MONITOR Buenos Aires – Indonesia berharap World Trade Organization (WTO) dapat menghasilkan solusi permanen atas Public Stockholding for Food Security Purposes (PSH) serta penyelesaian Special Safeguard Mechanism (SSM). 

Menteri Perdagangan Enggartiasto Lukita mengatakan, kedua isu tersebut harus dituntaskan karena sudah menjadi mandat dari Konferensi Tingkat Menteri (KTM) sebelumnya.

“Indonesia tegas meminta WTO menjadikan pertanian dan perikanan sebagai isu-isu prioritas untuk diselesaikan.

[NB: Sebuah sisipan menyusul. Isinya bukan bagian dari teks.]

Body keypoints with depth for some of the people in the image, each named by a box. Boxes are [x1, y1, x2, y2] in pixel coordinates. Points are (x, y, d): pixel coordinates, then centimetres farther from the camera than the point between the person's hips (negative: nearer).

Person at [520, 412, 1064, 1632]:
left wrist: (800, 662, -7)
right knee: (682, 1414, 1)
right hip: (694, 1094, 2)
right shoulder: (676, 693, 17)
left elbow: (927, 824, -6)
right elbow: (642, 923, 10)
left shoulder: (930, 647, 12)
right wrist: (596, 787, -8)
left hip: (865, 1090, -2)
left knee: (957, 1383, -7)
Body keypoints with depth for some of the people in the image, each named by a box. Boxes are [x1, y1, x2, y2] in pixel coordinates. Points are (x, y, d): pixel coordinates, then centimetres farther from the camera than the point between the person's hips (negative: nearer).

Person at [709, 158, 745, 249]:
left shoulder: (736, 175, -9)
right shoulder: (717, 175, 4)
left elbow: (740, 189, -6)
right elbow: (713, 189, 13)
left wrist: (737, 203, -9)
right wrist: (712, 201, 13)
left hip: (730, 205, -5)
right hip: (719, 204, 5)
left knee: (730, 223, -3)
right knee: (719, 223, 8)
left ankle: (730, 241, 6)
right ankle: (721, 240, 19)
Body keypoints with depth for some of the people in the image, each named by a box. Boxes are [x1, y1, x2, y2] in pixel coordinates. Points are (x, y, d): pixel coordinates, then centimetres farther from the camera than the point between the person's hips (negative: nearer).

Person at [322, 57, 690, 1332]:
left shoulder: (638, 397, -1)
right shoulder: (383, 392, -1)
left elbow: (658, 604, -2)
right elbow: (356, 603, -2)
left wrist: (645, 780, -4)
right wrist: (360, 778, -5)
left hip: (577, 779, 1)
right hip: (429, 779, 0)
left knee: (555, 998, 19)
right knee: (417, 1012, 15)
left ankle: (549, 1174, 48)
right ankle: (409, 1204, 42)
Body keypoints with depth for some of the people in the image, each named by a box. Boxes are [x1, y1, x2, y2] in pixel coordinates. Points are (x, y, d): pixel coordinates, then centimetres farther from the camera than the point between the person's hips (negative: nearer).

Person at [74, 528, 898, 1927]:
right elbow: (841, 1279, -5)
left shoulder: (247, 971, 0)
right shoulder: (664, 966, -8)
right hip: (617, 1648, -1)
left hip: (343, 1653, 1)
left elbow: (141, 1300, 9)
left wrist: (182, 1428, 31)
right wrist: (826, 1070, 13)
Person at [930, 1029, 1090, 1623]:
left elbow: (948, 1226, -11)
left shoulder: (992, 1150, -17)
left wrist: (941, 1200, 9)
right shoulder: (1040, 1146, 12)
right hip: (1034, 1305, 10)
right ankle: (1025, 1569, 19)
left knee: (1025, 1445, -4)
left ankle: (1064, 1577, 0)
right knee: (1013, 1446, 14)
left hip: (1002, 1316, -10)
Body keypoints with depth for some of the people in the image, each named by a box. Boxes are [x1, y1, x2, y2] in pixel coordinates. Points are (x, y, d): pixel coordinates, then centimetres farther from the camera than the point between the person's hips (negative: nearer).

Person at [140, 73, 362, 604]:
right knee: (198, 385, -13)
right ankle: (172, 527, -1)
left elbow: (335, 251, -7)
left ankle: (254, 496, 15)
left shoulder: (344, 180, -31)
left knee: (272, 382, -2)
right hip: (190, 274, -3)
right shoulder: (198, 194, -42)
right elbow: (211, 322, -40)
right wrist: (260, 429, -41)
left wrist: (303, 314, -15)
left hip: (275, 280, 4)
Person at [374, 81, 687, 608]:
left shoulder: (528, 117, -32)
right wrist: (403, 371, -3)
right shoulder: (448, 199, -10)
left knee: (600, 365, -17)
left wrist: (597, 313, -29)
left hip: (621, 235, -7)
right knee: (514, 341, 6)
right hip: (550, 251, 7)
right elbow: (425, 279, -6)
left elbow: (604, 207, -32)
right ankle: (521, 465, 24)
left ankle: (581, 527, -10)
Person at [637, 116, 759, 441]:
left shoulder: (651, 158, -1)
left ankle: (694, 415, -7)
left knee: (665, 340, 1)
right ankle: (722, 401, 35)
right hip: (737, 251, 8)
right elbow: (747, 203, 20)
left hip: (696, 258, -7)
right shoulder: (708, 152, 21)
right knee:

Bagi Indonesia, sektor pertanian memiliki peran strategis karena merupakan sumber penghidupan sebagian besar penduduk Indonesia,” kata Mendag Enggar saat memberikan pernyataan dalam sidang paripurna KTM WTO ke-11, Senin (11/12) di Buenos Aires, Argentina.

Mendag mengatakan, negara-negara anggota WTO harus mempertimbangkan agenda Pencapaian Pembangunan Berkelanjutan (Sustainable Development Goals/SDGs) yang dapat mendukung isu-isu terkait pertanian dan perikanan. 

Tercapainya SDGs serta penguatan di sektor pertanian dan perikanan akan memberikan dampak positif bagi perdagangan global di masa depan.

“Perdagangan akan terus menjadi mesin pertumbuhan inklusif, pembangunan, serta pemberantasan kemiskinan,” kata Mendag Enggar.

Menurut Mendag, WTO menjadikan pembangunan sebagai gagasan yang mendasari kegiatan-kegiatannya Untuk itu, sangat penting bagi WTO untuk memperkuat dan meningkatkan partisipasi negara berkembang dan negara sedang berkembang (least developed countries/LDCs) pada sistem perdagangan multilateral. Dengan begitu, akan terbuka berbagai kesempatan baru dalam berbisnis seiring dengan meningkatnya standar hidup masyarakat dunia.